The visitor pattern is kludge used by programmers in a language that doesn't support multiple-dispatch to provide themselves with a static version of double-dispatch. The cannonical example that was used by the GoF when they documented the pattern is tree traversal. And ever since that fateful day no OOL has dared consider anything else (feh). Note there is no mention of trees in the definition above. Trees are a datastructure. The visitor pattern is a language semantics idiom. THEY ARE NOT RELATED CONCEPTS! Maybe if you are implementing dynamic traversals over a static tree (which does require double-dispatch to do cleanly) you might consider the visitor pattern as a solution to THIS problem; but only if you are willing to bet the life of your first born to guarentee that you will never ever want to introduce a new tree-node type into your design.

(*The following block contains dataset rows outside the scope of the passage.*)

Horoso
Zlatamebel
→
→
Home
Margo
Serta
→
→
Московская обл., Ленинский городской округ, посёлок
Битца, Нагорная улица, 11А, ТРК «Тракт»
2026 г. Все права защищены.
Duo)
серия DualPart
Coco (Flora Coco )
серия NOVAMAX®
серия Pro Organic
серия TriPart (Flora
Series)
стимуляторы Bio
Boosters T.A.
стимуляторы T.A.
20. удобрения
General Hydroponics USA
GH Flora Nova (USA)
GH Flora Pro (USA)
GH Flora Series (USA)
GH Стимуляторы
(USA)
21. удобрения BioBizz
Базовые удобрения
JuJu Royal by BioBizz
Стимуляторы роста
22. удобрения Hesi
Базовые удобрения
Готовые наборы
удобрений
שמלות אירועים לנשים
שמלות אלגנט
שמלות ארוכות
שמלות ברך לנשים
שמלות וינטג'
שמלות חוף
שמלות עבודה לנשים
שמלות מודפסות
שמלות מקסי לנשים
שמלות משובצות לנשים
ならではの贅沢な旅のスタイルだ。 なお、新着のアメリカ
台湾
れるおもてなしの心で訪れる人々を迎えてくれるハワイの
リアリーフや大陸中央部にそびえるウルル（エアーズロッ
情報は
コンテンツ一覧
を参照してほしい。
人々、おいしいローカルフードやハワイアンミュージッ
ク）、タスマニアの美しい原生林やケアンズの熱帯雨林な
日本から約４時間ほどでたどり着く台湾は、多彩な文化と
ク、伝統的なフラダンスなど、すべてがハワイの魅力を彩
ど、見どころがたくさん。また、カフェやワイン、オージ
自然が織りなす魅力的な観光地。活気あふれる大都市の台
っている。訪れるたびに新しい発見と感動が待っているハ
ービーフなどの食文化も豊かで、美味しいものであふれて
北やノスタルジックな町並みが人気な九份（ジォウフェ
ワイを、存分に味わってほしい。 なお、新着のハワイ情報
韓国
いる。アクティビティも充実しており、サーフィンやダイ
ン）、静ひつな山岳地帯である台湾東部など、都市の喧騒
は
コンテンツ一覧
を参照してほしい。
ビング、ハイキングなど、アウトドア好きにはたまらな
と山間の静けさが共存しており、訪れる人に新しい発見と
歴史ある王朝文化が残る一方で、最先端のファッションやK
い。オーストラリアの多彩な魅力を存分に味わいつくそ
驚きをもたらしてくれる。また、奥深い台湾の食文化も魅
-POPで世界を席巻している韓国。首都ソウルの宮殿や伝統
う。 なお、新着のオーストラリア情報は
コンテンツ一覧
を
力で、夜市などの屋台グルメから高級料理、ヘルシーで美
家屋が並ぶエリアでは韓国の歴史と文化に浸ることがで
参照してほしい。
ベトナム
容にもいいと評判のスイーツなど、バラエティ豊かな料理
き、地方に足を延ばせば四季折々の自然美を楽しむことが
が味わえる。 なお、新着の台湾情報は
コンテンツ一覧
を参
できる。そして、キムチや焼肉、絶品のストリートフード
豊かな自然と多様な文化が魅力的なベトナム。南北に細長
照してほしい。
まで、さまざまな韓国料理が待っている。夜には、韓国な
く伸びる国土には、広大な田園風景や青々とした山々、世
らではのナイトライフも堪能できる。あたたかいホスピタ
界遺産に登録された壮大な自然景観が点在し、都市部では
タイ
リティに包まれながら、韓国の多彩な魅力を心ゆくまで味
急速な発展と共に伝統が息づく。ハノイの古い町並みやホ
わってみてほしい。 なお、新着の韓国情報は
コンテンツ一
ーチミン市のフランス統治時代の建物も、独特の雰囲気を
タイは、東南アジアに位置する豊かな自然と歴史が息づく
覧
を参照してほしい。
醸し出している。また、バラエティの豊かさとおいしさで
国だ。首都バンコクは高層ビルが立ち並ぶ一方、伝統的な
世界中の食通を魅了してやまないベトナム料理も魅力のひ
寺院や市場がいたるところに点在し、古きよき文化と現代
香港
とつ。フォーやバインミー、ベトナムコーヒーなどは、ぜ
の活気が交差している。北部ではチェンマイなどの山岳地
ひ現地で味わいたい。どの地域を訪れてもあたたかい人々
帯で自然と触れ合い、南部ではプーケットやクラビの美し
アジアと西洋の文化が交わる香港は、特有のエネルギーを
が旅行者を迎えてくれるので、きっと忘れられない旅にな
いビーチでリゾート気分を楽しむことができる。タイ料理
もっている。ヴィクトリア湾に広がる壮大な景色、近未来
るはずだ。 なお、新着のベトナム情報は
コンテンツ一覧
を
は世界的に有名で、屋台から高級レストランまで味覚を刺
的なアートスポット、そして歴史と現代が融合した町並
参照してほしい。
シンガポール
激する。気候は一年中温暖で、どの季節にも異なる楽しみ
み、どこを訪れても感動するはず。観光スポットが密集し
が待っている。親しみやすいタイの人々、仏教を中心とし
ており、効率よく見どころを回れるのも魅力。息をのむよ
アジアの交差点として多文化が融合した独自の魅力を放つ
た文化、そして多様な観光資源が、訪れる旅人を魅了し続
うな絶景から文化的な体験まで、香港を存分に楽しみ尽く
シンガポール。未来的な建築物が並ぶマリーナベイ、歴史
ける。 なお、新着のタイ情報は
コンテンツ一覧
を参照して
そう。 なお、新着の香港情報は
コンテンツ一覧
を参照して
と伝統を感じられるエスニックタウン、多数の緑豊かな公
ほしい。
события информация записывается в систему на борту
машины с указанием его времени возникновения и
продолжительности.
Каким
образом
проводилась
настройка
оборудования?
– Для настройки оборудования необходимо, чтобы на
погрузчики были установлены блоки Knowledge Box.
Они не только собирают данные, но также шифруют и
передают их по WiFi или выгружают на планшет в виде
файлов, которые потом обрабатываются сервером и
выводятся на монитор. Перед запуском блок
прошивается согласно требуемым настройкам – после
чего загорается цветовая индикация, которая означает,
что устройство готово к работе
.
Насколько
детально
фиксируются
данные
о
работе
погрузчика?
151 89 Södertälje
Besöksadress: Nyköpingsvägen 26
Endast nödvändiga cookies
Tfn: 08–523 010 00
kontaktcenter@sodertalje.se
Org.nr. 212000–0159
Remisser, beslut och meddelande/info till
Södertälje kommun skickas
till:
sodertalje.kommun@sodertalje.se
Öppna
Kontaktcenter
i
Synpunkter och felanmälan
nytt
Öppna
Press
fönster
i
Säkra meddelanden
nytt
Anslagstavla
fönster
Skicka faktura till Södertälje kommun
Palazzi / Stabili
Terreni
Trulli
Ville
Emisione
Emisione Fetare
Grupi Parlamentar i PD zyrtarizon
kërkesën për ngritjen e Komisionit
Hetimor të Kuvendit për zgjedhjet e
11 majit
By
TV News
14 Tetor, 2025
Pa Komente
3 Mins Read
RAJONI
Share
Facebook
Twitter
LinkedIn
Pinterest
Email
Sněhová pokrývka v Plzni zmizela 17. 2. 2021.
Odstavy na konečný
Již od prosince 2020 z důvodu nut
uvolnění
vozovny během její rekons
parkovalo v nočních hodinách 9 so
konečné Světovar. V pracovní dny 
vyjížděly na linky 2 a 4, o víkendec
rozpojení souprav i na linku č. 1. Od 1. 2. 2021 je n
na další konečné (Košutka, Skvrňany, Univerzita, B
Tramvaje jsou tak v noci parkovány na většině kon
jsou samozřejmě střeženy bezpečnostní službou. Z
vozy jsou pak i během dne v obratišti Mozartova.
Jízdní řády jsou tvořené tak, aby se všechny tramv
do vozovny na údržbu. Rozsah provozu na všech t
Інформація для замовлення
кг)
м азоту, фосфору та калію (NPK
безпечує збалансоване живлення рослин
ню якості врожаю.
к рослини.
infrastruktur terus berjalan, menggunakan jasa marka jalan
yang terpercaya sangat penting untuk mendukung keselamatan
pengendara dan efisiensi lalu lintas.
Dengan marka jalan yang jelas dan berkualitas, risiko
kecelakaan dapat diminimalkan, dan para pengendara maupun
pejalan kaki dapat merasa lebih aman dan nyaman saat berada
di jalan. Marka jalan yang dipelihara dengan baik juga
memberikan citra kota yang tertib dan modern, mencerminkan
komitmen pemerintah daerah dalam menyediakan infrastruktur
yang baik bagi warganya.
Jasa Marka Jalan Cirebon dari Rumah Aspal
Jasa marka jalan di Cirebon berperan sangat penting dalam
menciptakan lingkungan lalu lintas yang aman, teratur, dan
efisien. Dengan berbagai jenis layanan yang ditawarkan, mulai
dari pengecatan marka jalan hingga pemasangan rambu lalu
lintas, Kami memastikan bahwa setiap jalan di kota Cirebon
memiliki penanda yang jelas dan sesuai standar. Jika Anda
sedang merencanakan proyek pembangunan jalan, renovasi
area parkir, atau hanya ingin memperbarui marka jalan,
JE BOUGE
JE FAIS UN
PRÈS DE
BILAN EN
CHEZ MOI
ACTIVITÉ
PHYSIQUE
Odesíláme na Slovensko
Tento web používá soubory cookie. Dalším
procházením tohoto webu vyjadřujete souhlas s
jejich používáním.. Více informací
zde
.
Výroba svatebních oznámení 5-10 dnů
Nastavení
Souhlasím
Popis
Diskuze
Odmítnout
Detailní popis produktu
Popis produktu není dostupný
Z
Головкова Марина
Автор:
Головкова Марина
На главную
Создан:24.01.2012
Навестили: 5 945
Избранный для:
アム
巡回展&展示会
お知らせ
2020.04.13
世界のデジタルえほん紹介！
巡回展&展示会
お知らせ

For LALR parsers using code definitions for synthesised attributes, this problem has been solved for decades. Yacc got it right. The limitations and difficulties that programmers have with yacc fall into 2 categories: Memory management - garbage collection neatly solves that problem; Conceptual vagueness - a tool can only rarely even help you understand the problem you are trying to solve.
Why is this the right approach? Because the attribute derivations are generally trivial calls to constructors or functions --- along the lines of foobar = new Foobar(token), or combined = combineFoobars(child1.foobar, child2.foobar). And these derivations are intimately associated with individual productions (as discussed above). Consequently it is extremely awkward to seperate the grammar definition from the attribute derivation definition, as they needs must have an identical structure, and hence seperation violates the DRY principle and makes debugging/enhancement a right royal pain.
So why have I suffered this week? Because OO-Lemmings can't be bothered to consider if OO is an appropriate paradigm for the problem that presents itself to us; and because of this unfortunate association of tree-traversal with the visitor pattern. Now I can't do anything about the prevalence of lemmings that won't get me arrested, but please please please stop using the visitor pattern to traverse trees.
 If an attribute derivation requires information from a parent or sibling then it is referred to as an 'Inherited Attribute', and this is when you require a dependency aware eulers walk instead of a post-order traversal.